Stan wrote:
.. At present I am considering that, if we allocate the same energies at each level, then the remaining degrees of freedom in the higher levels will benefit from having stronger embodiment than would have been possible in the lower levels.That is to say that, e.g., behaviors which could only be weakly supported in, say, the biological level, become more possible to be manifested in, say, the social level.

This reminds me of Konrad Loren'z conjecture expressed in his famous book "The so called Evil", that moral rules in human societies arise as a compensation for a weak suppressing mechanism for intra-species aggression at the genetic level. Genetic mechanism for aggression suppression in animal species is positively correlated with their naturally weaponry (strong claws and teeth). As humans do not possess strong somatic weapons but have developed in the course of cultural evolution a strong ensemble of extrasomatic ones, their biological basis for aggression suppression has been further enhanced at the social level.

The best
Igor
----- Original Message ----- From: "Stanley N. Salthe" <[EMAIL PROTECTED]>
To: <fis@listas.unizar.es>
Sent: Saturday, May 06, 2006 10:56 PM
Subject: Re: [Fis] The Identity of Ethics


Replying to Pedro's query below, we can have:

{physical / chemical affordances {biological behaviors {cultural norms
{social guidance {personal past learnings {{{...{continuing process of
individuation}}}}...}}}}}. Some of us would place ethics somewhere between
social guidance and personal past learnings.  An interesting question in
this scheme is 'where is transcendence?'  The problem is that there is
added, with each integrative level, further constraints.  At present I am
considering that, if we allocate the same energies at each level, then the
remaining degrees of freedom in the higher levels will benefit from having
stronger embodiment than would have been possible in the lower levels. That
is to say that, e.g., behaviors which could only be weakly supported in,
say, the biological level, become more possible to be manifested in, say,
the social level.

STAN



Dear FIS colleagues,

The question recently raised by Luis, but also in a different way by Karl,
Stan and others, is a tough one.
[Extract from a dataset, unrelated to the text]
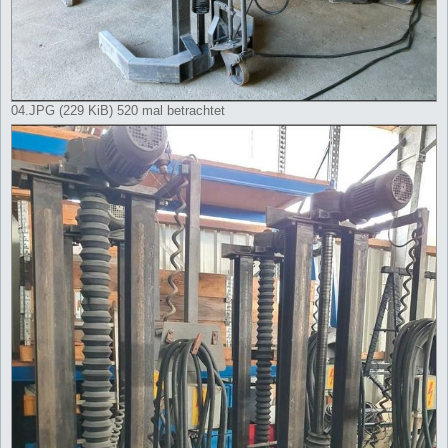
04.JPG (229 KiB) 520 mal betrachtet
How do our formal "disciplinary"
approaches fare when confronting the "global" reality of social life? My
point is that most of knowledge impinging on social life matters is of
informal, implicit, practical, experiential nature. How can one gain access
to cognitive "stocks" of such volatile nature? Only by living, by
socializing, by a direct hands-on participation... Each new generation has
to find its own way, to co-create its own socialization path. No moral or
ethical progress then!!! (contrarily to the advancement of other areas of
knowledge). Obviously, learning machines or techno environments cannot
substitute for a socialization process --a side note for "prophets" of the
computational.

By the way, in those nice categorizations by Stan --it isn't logically
awkward that the subject tries to be both subject and observer at the same
time? If it is so, the categorization process goes amok with social
openness of relations and language open-endedness, I would put.  Karl's
logic is very strict, provided one remains strictly within the same set of
reference. Anyhow, it is a very intriguing discussion.